Intended for healthcare professionals


Allow English women to take medical abortion pill at home, say doctors

BMJ 2018; 361 doi: (Published 29 June 2018) Cite this as: BMJ 2018;361:k2879
  1. Jacqui Thornton
  1. London

Wales has joined Scotland in allowing women to take the medical abortion drug misoprostol at home, sparking calls for England to follow and “extend them the same dignity.”

Currently in England, women who have an early medical abortion take one drug, mifepristone, in the clinic then need to return to take a second drug, misoprostol, 36-48 hours later.

On 29 June, Vaughan Gething, the Welsh government’s cabinet secretary for health and social services, announced a change in the rules to allow women to take the second drug at home, increasing choice for women and reducing the burden on clinical resources.

In October 2017, the chief medical officer and health secretary in Scotland recognised that a woman’s home is a safe and acceptable place to take misoprostol.
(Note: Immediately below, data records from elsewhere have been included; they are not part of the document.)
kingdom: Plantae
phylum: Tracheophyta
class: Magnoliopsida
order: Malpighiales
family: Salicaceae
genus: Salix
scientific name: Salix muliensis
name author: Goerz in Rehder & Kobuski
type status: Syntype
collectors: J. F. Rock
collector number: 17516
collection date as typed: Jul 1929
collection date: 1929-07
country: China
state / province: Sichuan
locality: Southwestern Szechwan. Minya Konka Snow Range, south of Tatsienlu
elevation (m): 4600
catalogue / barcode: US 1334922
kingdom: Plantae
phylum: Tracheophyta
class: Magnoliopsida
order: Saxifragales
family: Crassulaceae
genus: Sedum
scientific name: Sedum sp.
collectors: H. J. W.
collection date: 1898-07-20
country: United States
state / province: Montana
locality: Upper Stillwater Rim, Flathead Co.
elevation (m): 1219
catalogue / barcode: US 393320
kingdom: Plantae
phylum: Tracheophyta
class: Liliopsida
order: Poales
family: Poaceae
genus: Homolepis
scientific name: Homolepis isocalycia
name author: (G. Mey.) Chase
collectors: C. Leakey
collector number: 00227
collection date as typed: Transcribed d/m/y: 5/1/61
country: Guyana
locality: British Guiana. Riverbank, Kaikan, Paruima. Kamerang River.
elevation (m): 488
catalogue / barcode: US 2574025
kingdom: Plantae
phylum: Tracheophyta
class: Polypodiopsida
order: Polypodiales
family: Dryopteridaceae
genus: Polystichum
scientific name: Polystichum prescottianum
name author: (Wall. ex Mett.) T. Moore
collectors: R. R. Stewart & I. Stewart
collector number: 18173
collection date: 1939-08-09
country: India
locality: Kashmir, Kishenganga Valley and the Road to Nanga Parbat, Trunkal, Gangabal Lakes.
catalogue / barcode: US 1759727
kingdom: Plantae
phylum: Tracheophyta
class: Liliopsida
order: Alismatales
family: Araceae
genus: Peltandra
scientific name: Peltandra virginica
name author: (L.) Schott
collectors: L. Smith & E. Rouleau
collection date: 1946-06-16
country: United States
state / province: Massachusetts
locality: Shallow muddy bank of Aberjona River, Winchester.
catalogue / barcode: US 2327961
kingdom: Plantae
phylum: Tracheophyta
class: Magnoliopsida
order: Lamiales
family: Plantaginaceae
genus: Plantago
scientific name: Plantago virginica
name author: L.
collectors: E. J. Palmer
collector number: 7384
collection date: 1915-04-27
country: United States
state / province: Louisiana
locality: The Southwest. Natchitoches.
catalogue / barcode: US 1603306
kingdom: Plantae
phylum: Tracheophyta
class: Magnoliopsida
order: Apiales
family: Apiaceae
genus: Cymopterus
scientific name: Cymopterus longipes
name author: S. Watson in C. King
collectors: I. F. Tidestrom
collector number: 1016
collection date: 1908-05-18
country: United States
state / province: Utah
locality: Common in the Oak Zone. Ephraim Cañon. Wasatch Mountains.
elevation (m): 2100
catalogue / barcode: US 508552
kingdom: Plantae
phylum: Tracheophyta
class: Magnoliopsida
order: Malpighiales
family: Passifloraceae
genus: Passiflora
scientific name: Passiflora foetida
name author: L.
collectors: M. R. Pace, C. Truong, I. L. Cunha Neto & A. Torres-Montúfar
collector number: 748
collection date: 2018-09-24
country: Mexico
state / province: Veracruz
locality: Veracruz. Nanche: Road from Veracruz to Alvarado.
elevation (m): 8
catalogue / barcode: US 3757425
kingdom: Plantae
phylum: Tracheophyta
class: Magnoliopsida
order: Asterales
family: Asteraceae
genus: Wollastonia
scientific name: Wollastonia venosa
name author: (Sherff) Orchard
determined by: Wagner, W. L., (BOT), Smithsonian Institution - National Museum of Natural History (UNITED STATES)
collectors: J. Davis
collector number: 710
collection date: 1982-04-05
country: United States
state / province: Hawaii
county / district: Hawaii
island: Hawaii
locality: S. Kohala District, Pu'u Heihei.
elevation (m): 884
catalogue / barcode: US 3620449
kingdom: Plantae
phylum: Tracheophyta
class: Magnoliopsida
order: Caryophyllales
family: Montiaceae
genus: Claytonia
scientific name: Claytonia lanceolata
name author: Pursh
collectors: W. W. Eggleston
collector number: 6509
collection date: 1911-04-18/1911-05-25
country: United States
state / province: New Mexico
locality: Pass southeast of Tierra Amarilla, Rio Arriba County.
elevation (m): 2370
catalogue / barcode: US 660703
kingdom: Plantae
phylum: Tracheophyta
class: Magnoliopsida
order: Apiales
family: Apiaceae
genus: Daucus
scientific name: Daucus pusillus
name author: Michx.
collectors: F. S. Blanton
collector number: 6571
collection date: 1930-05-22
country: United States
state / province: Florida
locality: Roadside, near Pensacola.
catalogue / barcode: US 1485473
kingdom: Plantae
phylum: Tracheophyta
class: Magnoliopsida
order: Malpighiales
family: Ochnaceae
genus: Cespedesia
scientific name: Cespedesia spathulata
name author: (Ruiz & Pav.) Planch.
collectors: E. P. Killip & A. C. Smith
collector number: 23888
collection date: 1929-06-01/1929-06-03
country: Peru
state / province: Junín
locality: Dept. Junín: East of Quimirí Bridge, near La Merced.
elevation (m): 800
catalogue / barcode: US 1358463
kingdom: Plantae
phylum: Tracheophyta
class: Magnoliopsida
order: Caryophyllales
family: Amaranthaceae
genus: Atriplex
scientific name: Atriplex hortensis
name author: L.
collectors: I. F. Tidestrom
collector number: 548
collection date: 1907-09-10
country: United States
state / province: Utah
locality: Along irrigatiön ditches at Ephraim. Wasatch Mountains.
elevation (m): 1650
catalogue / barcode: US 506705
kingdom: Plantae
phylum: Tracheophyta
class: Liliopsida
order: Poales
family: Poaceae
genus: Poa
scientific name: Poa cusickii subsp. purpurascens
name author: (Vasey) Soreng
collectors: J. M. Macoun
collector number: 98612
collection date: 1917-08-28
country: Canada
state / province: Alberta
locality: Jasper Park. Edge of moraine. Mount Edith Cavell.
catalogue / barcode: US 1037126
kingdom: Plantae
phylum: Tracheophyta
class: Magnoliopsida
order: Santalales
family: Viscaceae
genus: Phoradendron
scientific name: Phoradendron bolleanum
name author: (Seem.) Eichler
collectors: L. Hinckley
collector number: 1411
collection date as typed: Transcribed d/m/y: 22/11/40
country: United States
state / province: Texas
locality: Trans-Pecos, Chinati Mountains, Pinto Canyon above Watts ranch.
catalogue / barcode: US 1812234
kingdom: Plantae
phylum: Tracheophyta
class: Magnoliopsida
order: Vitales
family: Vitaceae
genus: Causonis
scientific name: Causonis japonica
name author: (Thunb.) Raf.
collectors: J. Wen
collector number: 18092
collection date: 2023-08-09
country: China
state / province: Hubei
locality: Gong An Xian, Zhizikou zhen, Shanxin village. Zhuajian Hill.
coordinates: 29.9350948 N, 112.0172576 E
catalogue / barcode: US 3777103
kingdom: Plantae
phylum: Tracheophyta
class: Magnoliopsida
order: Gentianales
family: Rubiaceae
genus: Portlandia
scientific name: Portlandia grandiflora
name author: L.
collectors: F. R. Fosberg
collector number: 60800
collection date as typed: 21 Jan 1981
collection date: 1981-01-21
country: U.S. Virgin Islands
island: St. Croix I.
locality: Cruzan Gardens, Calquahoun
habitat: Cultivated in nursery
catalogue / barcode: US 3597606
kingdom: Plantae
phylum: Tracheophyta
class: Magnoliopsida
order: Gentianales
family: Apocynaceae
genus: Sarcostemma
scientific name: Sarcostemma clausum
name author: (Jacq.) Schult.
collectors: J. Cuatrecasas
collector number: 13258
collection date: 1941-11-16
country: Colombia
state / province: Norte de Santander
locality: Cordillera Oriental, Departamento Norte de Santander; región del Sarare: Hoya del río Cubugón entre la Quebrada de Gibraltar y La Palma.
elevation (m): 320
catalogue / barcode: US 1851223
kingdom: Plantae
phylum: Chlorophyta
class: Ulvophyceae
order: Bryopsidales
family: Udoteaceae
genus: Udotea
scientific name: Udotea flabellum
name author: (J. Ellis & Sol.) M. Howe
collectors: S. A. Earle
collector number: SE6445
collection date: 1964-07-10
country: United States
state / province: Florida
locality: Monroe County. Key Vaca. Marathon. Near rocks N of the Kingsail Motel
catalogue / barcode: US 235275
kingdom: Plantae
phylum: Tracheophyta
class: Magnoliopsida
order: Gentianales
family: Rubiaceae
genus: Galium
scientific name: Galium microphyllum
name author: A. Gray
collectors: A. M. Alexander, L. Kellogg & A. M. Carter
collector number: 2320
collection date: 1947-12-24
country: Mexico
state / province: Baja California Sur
This process is endorsed by the World Health Organization, which cites a study that found no evidence that home based medical abortion was less effective, safe, or acceptable than clinic based medical abortion.1

In April 2018, the Royal College of Obstetricians and Gynaecologists (RCOG) and the Faculty of Sexual and Reproductive Healthcare (FSRH) signed a letter with over 20 medical and women’s groups calling on Jeremy Hunt, the secretary of state for health and social care, to allow women in England to take misoprostol in a setting of their own choice. This letter, published in the Times, said that this “simple measure” would substantially improve the wellbeing of women.

Today, the RCOG and FSRH issued a joint statement saying that England must join Scotland and Wales. They urge Hunt to “extend the same dignity that the Scottish and Welsh governments have offered to women.”

Lesley Regan, president of RCOG, said: “The need for this second visit to the clinic frequently acts as a barrier to women accessing safe, regulated abortion care and is medically unnecessary and incurs significant NHS costs. Many women also experience the distress and embarrassment of bleeding and cramping pain during their journey home.”

Gething said that the new guidance, which will be issued to health boards in Wales today, was taken after listening to the views of clinicians and women’s groups. He added: “Women will still have the option to attend a clinic if they prefer, enabling them to complete treatment in an environment where they feel most comfortable.

“It will also enable a greater number of women to access abortion provision at an earlier point in their pregnancy.”